CEYHUN ve Yattara gibi iki önemli silahını, belinde unutmuştu Ziya Doğan... Zaten dün tıpkı terbiye sınırlarını, fütursuzca zorlayan bir kovboy gibiydi...
Tribünlerden gelen küfürü, basın tribünü üzerinden iade etti.
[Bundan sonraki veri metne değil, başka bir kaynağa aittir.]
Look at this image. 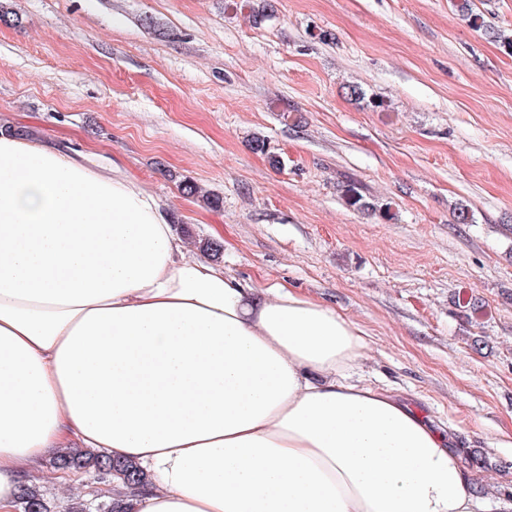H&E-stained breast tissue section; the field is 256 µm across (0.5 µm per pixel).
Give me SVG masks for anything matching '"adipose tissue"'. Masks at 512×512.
I'll return each instance as SVG.
<instances>
[{"label":"adipose tissue","instance_id":"ef3b65f1","mask_svg":"<svg viewBox=\"0 0 512 512\" xmlns=\"http://www.w3.org/2000/svg\"><path fill=\"white\" fill-rule=\"evenodd\" d=\"M365 347L191 256L111 153L0 127V512L75 443L144 469L136 512H473L461 449L350 382Z\"/></svg>","mask_w":512,"mask_h":512}]
</instances>
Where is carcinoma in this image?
I'll list each match as a JSON object with an SVG mask.
<instances>
[{"mask_svg": "<svg viewBox=\"0 0 512 512\" xmlns=\"http://www.w3.org/2000/svg\"><path fill=\"white\" fill-rule=\"evenodd\" d=\"M53 464L58 471L81 470L99 483L116 481L130 489L141 488L148 483V476L136 463L90 449L68 448L57 454ZM17 499L23 512H54L50 500L26 483L20 485ZM102 509L103 512H135L133 500L119 496L111 497Z\"/></svg>", "mask_w": 512, "mask_h": 512, "instance_id": "1", "label": "carcinoma"}]
</instances>
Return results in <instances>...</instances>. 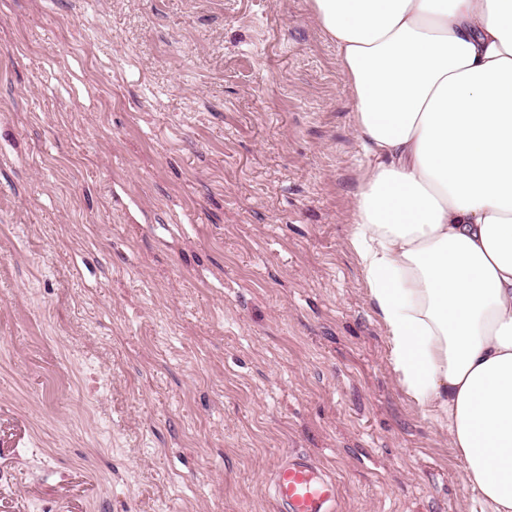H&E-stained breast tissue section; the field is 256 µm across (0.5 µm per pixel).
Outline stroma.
Returning <instances> with one entry per match:
<instances>
[{
	"label": "stroma",
	"mask_w": 512,
	"mask_h": 512,
	"mask_svg": "<svg viewBox=\"0 0 512 512\" xmlns=\"http://www.w3.org/2000/svg\"><path fill=\"white\" fill-rule=\"evenodd\" d=\"M310 0H0V512H482L348 243ZM272 495L287 512H331L336 504V483L323 478L304 459L281 461L273 472Z\"/></svg>",
	"instance_id": "35a3bbf8"
}]
</instances>
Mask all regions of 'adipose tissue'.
<instances>
[{"label": "adipose tissue", "instance_id": "1", "mask_svg": "<svg viewBox=\"0 0 512 512\" xmlns=\"http://www.w3.org/2000/svg\"><path fill=\"white\" fill-rule=\"evenodd\" d=\"M369 159L349 246L397 381L512 512V0H312Z\"/></svg>", "mask_w": 512, "mask_h": 512}]
</instances>
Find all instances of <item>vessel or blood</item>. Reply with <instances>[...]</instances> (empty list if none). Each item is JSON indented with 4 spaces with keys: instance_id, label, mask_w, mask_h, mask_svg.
<instances>
[{
    "instance_id": "b4317fda",
    "label": "vessel or blood",
    "mask_w": 512,
    "mask_h": 512,
    "mask_svg": "<svg viewBox=\"0 0 512 512\" xmlns=\"http://www.w3.org/2000/svg\"><path fill=\"white\" fill-rule=\"evenodd\" d=\"M272 495L285 512H332L336 484L323 478L308 461L299 458L276 465Z\"/></svg>"
}]
</instances>
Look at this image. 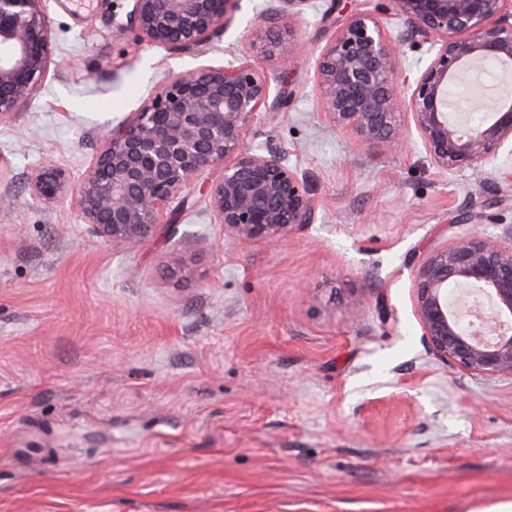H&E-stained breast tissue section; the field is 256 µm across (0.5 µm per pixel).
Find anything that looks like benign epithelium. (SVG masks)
Returning a JSON list of instances; mask_svg holds the SVG:
<instances>
[{
	"mask_svg": "<svg viewBox=\"0 0 512 512\" xmlns=\"http://www.w3.org/2000/svg\"><path fill=\"white\" fill-rule=\"evenodd\" d=\"M46 0H0V118L15 112L53 63ZM127 28L149 46L195 54L227 28L239 0H128ZM411 37L429 45L406 72L381 18L357 12L335 27L314 55L324 112L336 128L370 146L419 144L448 171H482L512 146V96L478 85L492 104L483 115L455 111L449 92L459 78L492 63L512 72V0H392ZM302 44L289 26L259 28L236 66L199 67L171 75L150 103L112 135L75 188L47 167L34 191L47 200L70 191L84 223L101 239L135 247L205 171L218 223L242 240L275 242L309 224L312 203L281 156L246 147L259 111L285 109L292 94L257 61H288ZM464 224H497L486 211ZM509 245L470 237L429 254L415 274L424 336L443 360L466 372L512 378V227Z\"/></svg>",
	"mask_w": 512,
	"mask_h": 512,
	"instance_id": "7a95c632",
	"label": "benign epithelium"
}]
</instances>
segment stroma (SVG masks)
Wrapping results in <instances>:
<instances>
[{"mask_svg": "<svg viewBox=\"0 0 512 512\" xmlns=\"http://www.w3.org/2000/svg\"><path fill=\"white\" fill-rule=\"evenodd\" d=\"M240 0L190 55L118 32L126 0H48L55 64L0 119V512H494L512 502V379L432 352L415 272L433 251L512 225V153L478 174L338 131L313 61H271L289 108L249 148L279 153L313 221L278 242L214 219L199 177L132 249L93 236L81 177L170 74L237 62L261 14L318 48L368 11L415 48L389 0ZM332 19H325V12ZM492 205L496 224H459ZM65 173L54 167H47L35 175L34 191L47 200L56 199L70 189Z\"/></svg>", "mask_w": 512, "mask_h": 512, "instance_id": "1", "label": "stroma"}]
</instances>
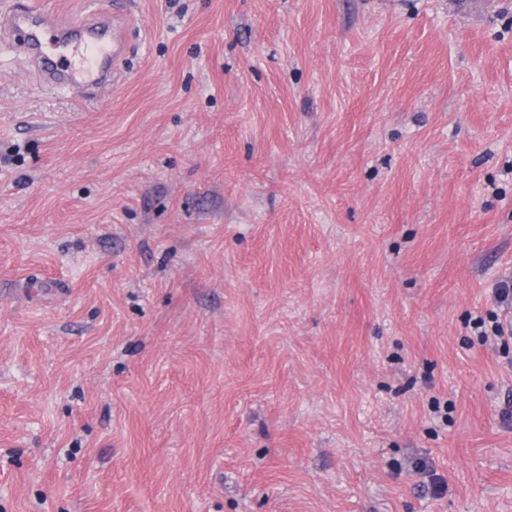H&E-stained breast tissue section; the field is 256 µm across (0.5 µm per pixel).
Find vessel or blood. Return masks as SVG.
<instances>
[{
    "mask_svg": "<svg viewBox=\"0 0 512 512\" xmlns=\"http://www.w3.org/2000/svg\"><path fill=\"white\" fill-rule=\"evenodd\" d=\"M9 20L31 64L41 67L44 84L75 93L85 102L111 94V72L124 56L126 15L93 11L62 28L45 12H14Z\"/></svg>",
    "mask_w": 512,
    "mask_h": 512,
    "instance_id": "1",
    "label": "vessel or blood"
}]
</instances>
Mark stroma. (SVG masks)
<instances>
[{
  "instance_id": "stroma-1",
  "label": "stroma",
  "mask_w": 512,
  "mask_h": 512,
  "mask_svg": "<svg viewBox=\"0 0 512 512\" xmlns=\"http://www.w3.org/2000/svg\"><path fill=\"white\" fill-rule=\"evenodd\" d=\"M13 5L0 512H512V0H97L90 104ZM32 14L14 12L9 20L22 37L31 64L39 68L44 60L50 62L41 72L43 83L75 93L85 102L111 94V71H117L124 56L127 16L92 11L81 22L56 28L47 12Z\"/></svg>"
}]
</instances>
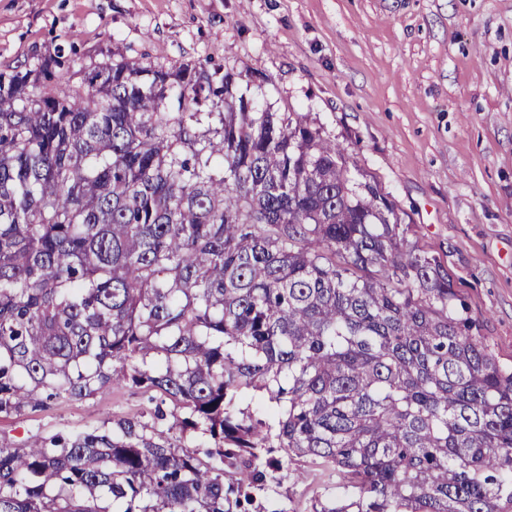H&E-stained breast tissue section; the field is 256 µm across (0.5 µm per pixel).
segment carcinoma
I'll return each instance as SVG.
<instances>
[{"label":"carcinoma","instance_id":"cac0c4a2","mask_svg":"<svg viewBox=\"0 0 512 512\" xmlns=\"http://www.w3.org/2000/svg\"><path fill=\"white\" fill-rule=\"evenodd\" d=\"M63 50L0 70V415L184 410L0 442V512H512V369L375 177L234 74ZM263 393V412L241 407ZM155 405L148 395L127 388L109 390L83 401L53 400L41 410L0 416V436L22 445L32 436L112 427V422L120 419L137 418L151 423ZM310 482V481H309ZM293 483L291 480H283L281 484H270L267 490L257 496L256 505L270 507L272 501L284 505L288 512H309L310 500L313 490L324 492L322 484Z\"/></svg>","mask_w":512,"mask_h":512}]
</instances>
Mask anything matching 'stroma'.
<instances>
[{"label":"stroma","mask_w":512,"mask_h":512,"mask_svg":"<svg viewBox=\"0 0 512 512\" xmlns=\"http://www.w3.org/2000/svg\"><path fill=\"white\" fill-rule=\"evenodd\" d=\"M124 58L218 65L260 109L309 114L370 172L439 257L468 316L512 365V0H0V70ZM132 389L0 416V436L150 421ZM311 485L257 496L309 512Z\"/></svg>","instance_id":"stroma-1"}]
</instances>
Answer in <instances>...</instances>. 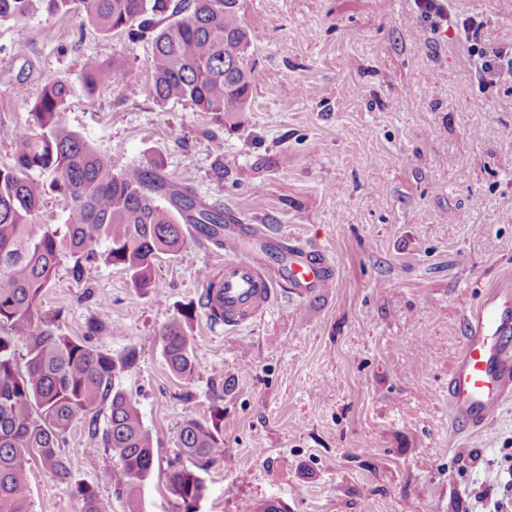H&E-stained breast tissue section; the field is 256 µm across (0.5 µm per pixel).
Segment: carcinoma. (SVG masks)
<instances>
[{"mask_svg":"<svg viewBox=\"0 0 512 512\" xmlns=\"http://www.w3.org/2000/svg\"><path fill=\"white\" fill-rule=\"evenodd\" d=\"M236 0H0V21L26 19L38 12L67 13L78 7L105 34L131 41L151 40L150 93L156 102H183L201 112H242L250 103L248 35L235 10ZM120 60L87 67L89 94L124 78ZM71 88L54 79L45 84L27 124L15 132L13 164L0 167V512H30L31 463L39 458L63 488L77 497L81 512H106L96 490L73 480L62 448L80 419L90 436L118 458L110 475L126 512H143L139 487L150 476L153 440L119 378L135 364L130 350L114 356L94 350L63 333L55 319L42 316L41 298L55 276L60 255L74 258L79 279L99 257L121 267L133 287L155 286L161 258L176 256L185 244L183 225L224 246V225L233 219L184 186L170 181L156 162L112 171L111 163L72 131L64 120ZM37 170L44 180L30 176ZM54 193L67 213L66 231L43 226L35 217L44 195ZM224 320V292L209 284L182 318L159 332L162 355L177 376L195 369L187 328L195 309ZM27 345L25 367L15 345ZM109 412L100 431L96 420ZM178 442L191 466L171 468L169 489L184 512H197L205 485L200 472L223 442L214 421L188 419Z\"/></svg>","mask_w":512,"mask_h":512,"instance_id":"cac0c4a2","label":"carcinoma"}]
</instances>
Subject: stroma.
Instances as JSON below:
<instances>
[{
  "label": "stroma",
  "mask_w": 512,
  "mask_h": 512,
  "mask_svg": "<svg viewBox=\"0 0 512 512\" xmlns=\"http://www.w3.org/2000/svg\"><path fill=\"white\" fill-rule=\"evenodd\" d=\"M250 39L251 104L218 115L150 96L151 44L103 35L83 14L0 23V166L44 85H70L68 127L114 170L160 163L203 202L324 248L336 286L300 307L287 296L230 329L194 312V372L178 377L162 327L219 275L224 251L197 232L155 267L154 288L97 260L74 278L61 254L42 298L69 336L109 354L133 349L121 385L157 462L144 512H181L168 489L178 434L224 419L202 471L198 512H512V402L470 434L448 416V373L465 312L512 278V82L487 84L478 54L512 44V0H446L478 15L472 40L425 18L415 0H236ZM122 60L123 82L88 96V64ZM104 330L87 336L99 306ZM64 451L107 512H125L106 474L111 451L84 422ZM31 512H80L33 461Z\"/></svg>",
  "instance_id": "35a3bbf8"
}]
</instances>
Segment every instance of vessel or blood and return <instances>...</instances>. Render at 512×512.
<instances>
[{
	"mask_svg": "<svg viewBox=\"0 0 512 512\" xmlns=\"http://www.w3.org/2000/svg\"><path fill=\"white\" fill-rule=\"evenodd\" d=\"M224 324L261 318L279 291L305 304L336 283L324 249L292 234L271 237L254 224L224 227ZM512 400V281L494 284L464 316L463 346L448 375V409L457 428L486 432Z\"/></svg>",
	"mask_w": 512,
	"mask_h": 512,
	"instance_id": "obj_1",
	"label": "vessel or blood"
}]
</instances>
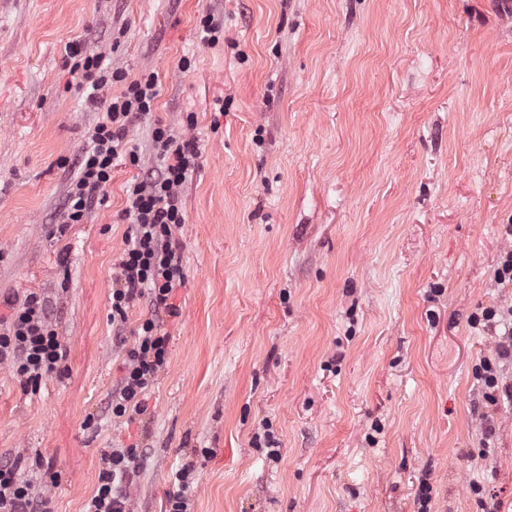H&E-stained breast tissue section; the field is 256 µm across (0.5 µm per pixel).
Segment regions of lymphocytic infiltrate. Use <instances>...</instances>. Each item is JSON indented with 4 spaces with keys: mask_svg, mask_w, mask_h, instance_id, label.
Instances as JSON below:
<instances>
[{
    "mask_svg": "<svg viewBox=\"0 0 512 512\" xmlns=\"http://www.w3.org/2000/svg\"><path fill=\"white\" fill-rule=\"evenodd\" d=\"M72 71L81 74L92 90L121 85L119 94L100 99L105 116L95 127L92 146L70 184L64 221L81 224L112 180L119 147L136 121L149 117L159 95L158 77L148 73L127 81L119 68H107L98 55L80 56L71 48ZM157 171L131 183L123 214L131 224L130 243L123 250L112 277V321L123 324L128 309L148 300L150 315L133 332L126 350L122 377L112 394L113 417L133 418L147 409L146 392L168 359L169 335L164 317L178 314L172 302L185 281L183 262L174 233L185 221L181 189L198 167L201 152L196 140L176 136L170 127L156 124L151 134ZM472 326L496 334L492 355L480 359L474 377L486 404L512 401V384L502 381L500 364L512 359V317L495 306L479 308ZM66 349L54 329L44 301L29 293L20 307L0 319V362L10 363L25 386L38 388L43 379L62 372ZM142 453L137 445L104 451L98 486L87 512H131L129 486ZM22 458H0V512H45L46 502L35 496L30 481L21 476Z\"/></svg>",
    "mask_w": 512,
    "mask_h": 512,
    "instance_id": "lymphocytic-infiltrate-1",
    "label": "lymphocytic infiltrate"
}]
</instances>
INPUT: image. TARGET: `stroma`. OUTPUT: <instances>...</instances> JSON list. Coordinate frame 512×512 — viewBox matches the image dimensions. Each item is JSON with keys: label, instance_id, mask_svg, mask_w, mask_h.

Hırsını alamadı, yine medya tribününe top ile bir şut attı. Sonra eliyle usulen bir "pardon" yaptı ve onun tarafından iş bitti.
Allah’tan uyan çıkmadı da, bir kez daha "terbiyesiz medya" olmaktan kurtulduk... Yoksa çoğu zaman olduğu gibi haklı iken, haksız çıkacaktık... Aslında Ziya Doğan; böylesine garip, anlamsız ve yersiz işlerle uğraşacağına takımına biraz futbol oynatmaya uğraşsa, hem maç kazanacaktı hem de itibar... Ama alışkanlık işte... Boş işlerle uğraşmak, insanların çoğu zaman kolayına geliyordu... Tıpkı Ziya Doğan’ın olduğu gibi...
Kayseri Erciyes maçı, bir kupa karşılaşmasıydı... İki ayaklı eleminasyon maçıydı. Bu nedenle Trabzonspor, rakibini evinde özelllikle gol yemeden yenmeyi başarırsa, avantaj sağlayacaktı.
Alışılageldiği üzere, ilk yarı futbol oynamaktan çok, itiş kakışla geçti. Resmen bir çarpışmayı andırıyordu sahadaki. İki Gökdeniz bir de Ersen’in pozisyonuyla tamamlandı ilk yarı...
İstemek başka çabalamak başka
Doğan, 30. dakikada ısınmaya yolladığı Yattara ile başladı ikinci yarıya... Ancak Yattara ile sadece biraz kıpırdandı bordo mavililer...
Bir süre direndi Doğan, sonra seyircinin genel isteği üzerine Ceyhun Eriş’i 69. dakikada yolladı sahaya...
Ve 3-5-2’ye döndü Trabzon. Orta alanı kalabalık tutup, baskı yapacak ve gol arayacakken önce baskı sonra golü yediler. Topu bir türlü Ersen-Umut ikilisine doğru ve etkili biçimde indiremediler. İndirdiklerinde ise nerede ve nasıl duracağını ve daha önemlisi ne yapacağını bilmeyen iki forvet oyuncusunun garipliklerine tanık oldular.
Kazanmayı istemek başka, kazanmak için bir şey yapmak başkaydı..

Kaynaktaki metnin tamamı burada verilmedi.